The economy is projected to contract by 4% in 2020 in a scenario where COVID-19 spreads globally with disruptions to travel and trade, as well as social distancing behaviors, all of which impact economic growth. This forecast assumes 2 to 3 months of social distancing, travel restrictions over the summer resulting in a large contraction of the tourism sector, and the gradual coming online of the Nawara field. The outlook is subject to major downside risks related mainly to the coronavirus pandemic.
Inflation is expected to continue declining under an outlook of lower oil prices and a continued tight monetary policy. Inflation pressures could rise in the scenario of continued disruption of trade flows with Europe and China which could force importers to adjust their supply chains and procure in potentially higher cost countries. Poverty is projected to go above 3% in 2020 using the 3.2 U$ PPP per day line and around 0.3% using the international poverty line.

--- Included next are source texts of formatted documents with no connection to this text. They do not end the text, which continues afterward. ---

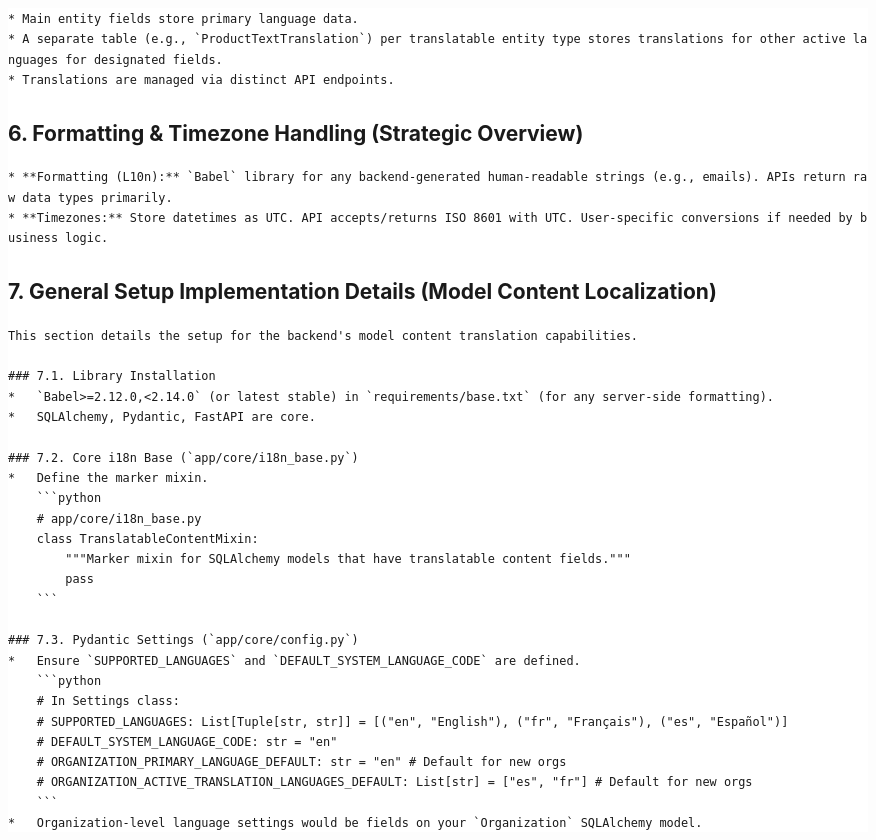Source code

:     * Main entity fields store primary language data.
    * A separate table (e.g., `ProductTextTranslation`) per translatable entity type stores translations for other active languages for designated fields.
    * Translations are managed via distinct API endpoints.

## 6. Formatting & Timezone Handling (Strategic Overview)

    * **Formatting (L10n):** `Babel` library for any backend-generated human-readable strings (e.g., emails). APIs return raw data types primarily.
    * **Timezones:** Store datetimes as UTC. API accepts/returns ISO 8601 with UTC. User-specific conversions if needed by business logic.

## 7. General Setup Implementation Details (Model Content Localization)

    This section details the setup for the backend's model content translation capabilities.

    ### 7.1. Library Installation
    *   `Babel>=2.12.0,<2.14.0` (or latest stable) in `requirements/base.txt` (for any server-side formatting).
    *   SQLAlchemy, Pydantic, FastAPI are core.

    ### 7.2. Core i18n Base (`app/core/i18n_base.py`)
    *   Define the marker mixin.
        ```python
        # app/core/i18n_base.py
        class TranslatableContentMixin:
            """Marker mixin for SQLAlchemy models that have translatable content fields."""
            pass
        ```

    ### 7.3. Pydantic Settings (`app/core/config.py`)
    *   Ensure `SUPPORTED_LANGUAGES` and `DEFAULT_SYSTEM_LANGUAGE_CODE` are defined.
        ```python
        # In Settings class:
        # SUPPORTED_LANGUAGES: List[Tuple[str, str]] = [("en", "English"), ("fr", "Français"), ("es", "Español")]
        # DEFAULT_SYSTEM_LANGUAGE_CODE: str = "en"
        # ORGANIZATION_PRIMARY_LANGUAGE_DEFAULT: str = "en" # Default for new orgs
        # ORGANIZATION_ACTIVE_TRANSLATION_LANGUAGES_DEFAULT: List[str] = ["es", "fr"] # Default for new orgs
        ```
    *   Organization-level language settings would be fields on your `Organization` SQLAlchemy model.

The key risks facing Tunisia relate to the COVID-19 pandemic and the volatility in global oil prices. A worsening of the global pandemic would result in a further deterioration of the global economic outlook, a persistent disruption in global trade and value chains, as well as longer than expected global and Tunisia-specific restrictions to travel and activity combined with social distancing behavior that would lower domestic consumption. This would adversely affect economic activity in Tunisia and in particular tourism and exports, thereby leading to an additional slowdown in growth, job creation, and government revenue, as well as potential price increases of imported goods leading to higher inflation. This along with a potential reduction in FDI and remittances due to the pandemic would have knock-on effects on the fiscal and current account balances and the foreign reserve position.
A reversal of the recent drop in global oil prices would affect fiscal and external accounts. A disruption of global financial markets and the economic situation in a few oil exporting MENA countries could increase difficulties to finance fiscal and external balance deficits, but Tunisia remains mostly dependent on multilateral financing. Domestically, there are additional risks relating to reform continuity (in light of recent elections and the installation of a new government), socio-political tensions, and a deterioration in security which would adversely impact investment and tourism. Spillovers of instability in neighboring countries could affect economic stability.